A major exhibition by Swiss artist Christoph Büchel will be the second exhibition at Hauser & Wirth Coppermill in London's East End. Büchel works in a variety of media, including film, printed materials, sculpture and textiles, though he is perhaps best known for his conceptual projects and large-scale installation pieces. Büchel often appropriates mass media sources such as the Internet, printed political pamphlets and everyday household objects. His work is informed by an explicit political awareness, often telling of new forms of propaganda in an era of mediated war.
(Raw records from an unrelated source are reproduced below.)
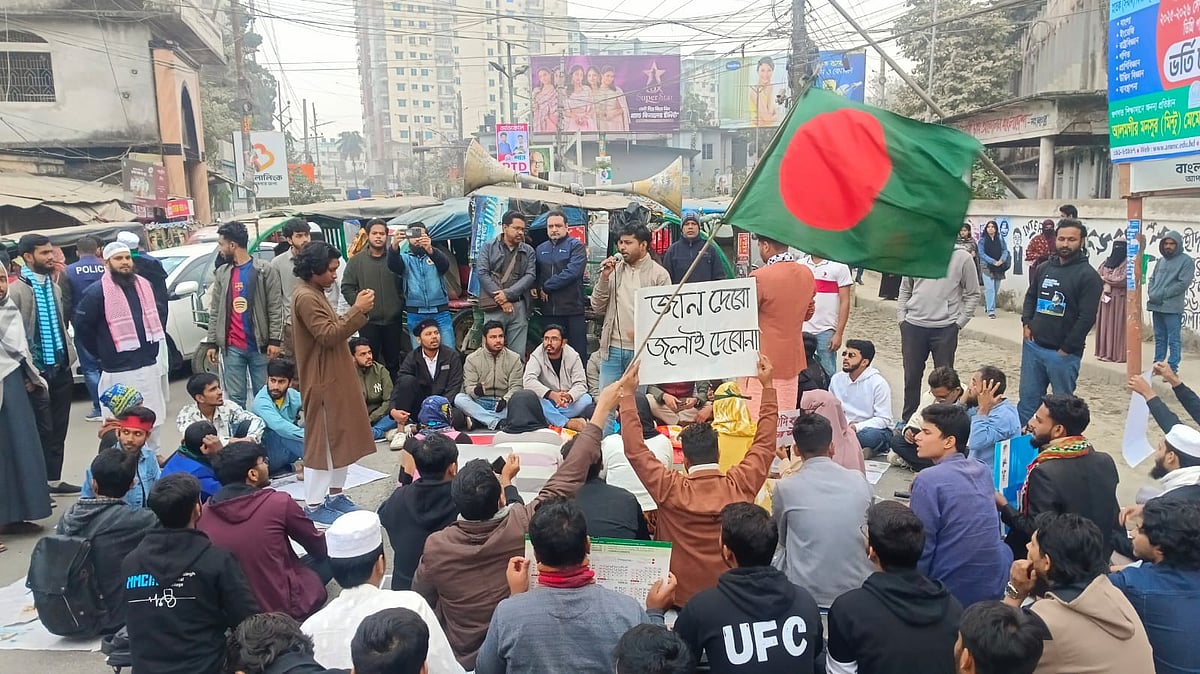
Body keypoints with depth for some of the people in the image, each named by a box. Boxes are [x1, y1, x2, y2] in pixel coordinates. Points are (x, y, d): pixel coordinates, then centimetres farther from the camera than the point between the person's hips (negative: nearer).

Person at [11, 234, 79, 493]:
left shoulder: (54, 286, 12)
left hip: (61, 368, 7)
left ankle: (54, 479, 25)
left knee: (59, 429, 13)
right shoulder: (16, 290, -12)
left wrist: (68, 355, 7)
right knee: (42, 430, 0)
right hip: (38, 371, -7)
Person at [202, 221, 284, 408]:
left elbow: (276, 309, -4)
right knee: (235, 398, 6)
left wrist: (274, 340, -10)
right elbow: (215, 311, 13)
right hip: (231, 347, 3)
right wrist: (212, 342, 8)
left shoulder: (266, 270, 0)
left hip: (259, 345, -3)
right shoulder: (221, 273, 12)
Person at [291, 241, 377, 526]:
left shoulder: (316, 294, 14)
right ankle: (314, 504, 6)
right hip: (322, 381, -10)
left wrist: (358, 311, 1)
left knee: (340, 437, 15)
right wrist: (357, 310, -21)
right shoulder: (305, 297, -18)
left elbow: (334, 330, 15)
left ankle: (334, 494, 26)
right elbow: (328, 335, -23)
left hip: (334, 378, 10)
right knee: (321, 440, -3)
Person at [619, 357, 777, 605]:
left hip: (680, 596, -2)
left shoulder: (671, 490, -18)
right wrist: (768, 386, 8)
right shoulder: (741, 485, -12)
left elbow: (635, 451, -10)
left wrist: (627, 395, -7)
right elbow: (765, 444, 2)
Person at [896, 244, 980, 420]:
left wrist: (959, 322, -4)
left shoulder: (962, 258, -4)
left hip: (945, 328, -3)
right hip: (914, 326, 3)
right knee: (911, 376, 10)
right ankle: (907, 420, 23)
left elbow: (973, 294, 2)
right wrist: (901, 318, 6)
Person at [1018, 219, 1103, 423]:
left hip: (1063, 353, -5)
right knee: (1027, 399, 10)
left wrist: (1066, 349, -12)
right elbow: (1030, 297, 23)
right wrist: (1027, 323, 7)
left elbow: (1087, 317, -13)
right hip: (1033, 346, 5)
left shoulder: (1088, 275, -8)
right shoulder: (1044, 268, 10)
Büchel's complex installations force his audience to participate in scenarios that are physically demanding and psychologically unsettling. Cramped tunnels, claustrophobic chambers and frequent dead-ends induce feelings of panic and paranoia. He explores the unstable relationship between security and internment, placing visitors in the brutally contradictory roles of victim and voyeur. Gallery visitors to Büchel's 2005 installation 'Hole' at the Kunsthalle Basel were forced through small rooms connected by constricted passageways and steep ladders. Inside these fraught spaces, the chilling sight of a suicide caught on surveillance camera was juxtaposed with a psychotherapist's consulting room and the remnants of a bombed out Swiss bus. The frozen rooms that form the basis of such works as 'The House of Friction (Pumpwork Heimat)' (2002) offer spaces of oppressive cold, where preservation borders on the brink of obsolescence. Experiencing such charged spaces is usually a solitary task, though this private experience becomes the means by which collective tensions and traumas might be unearthed.


From kultureflash:

The gargantuan warehouse space has been transformed into a sweatshop seemingly housing and exploiting desperate asylum seekers. The operation room (filled with hundred of fridges, piles of computer innards, and mountains of junk-yard tat ripe for "revitalisation") lurks behind a scuzzy city hotel (the exhibition entrance) and a grimy cut-price shop selling row upon row of fixed-up fridges and VCRs. In the hotel, endless put-up beds are squashed into every conceivable spare inch of space -- corridors, bathrooms, the lorry out the back. There's a post-raid feel -- everywhere are half-eaten plates of food, work stations hastily abandoned, and ashtrays filled with cigarette stubs. But it's the secret room accessed by crawling through a hole in a wardrobe, the concrete bunker located beneath the freight lorry, and the subterranean tunnels with a disused deep freeze entrance portal that generate the most acute claustrophobia and bewildering paranoia. It's an unnerving meditation on the hidden hellholes lurking behind non-descript urban facades.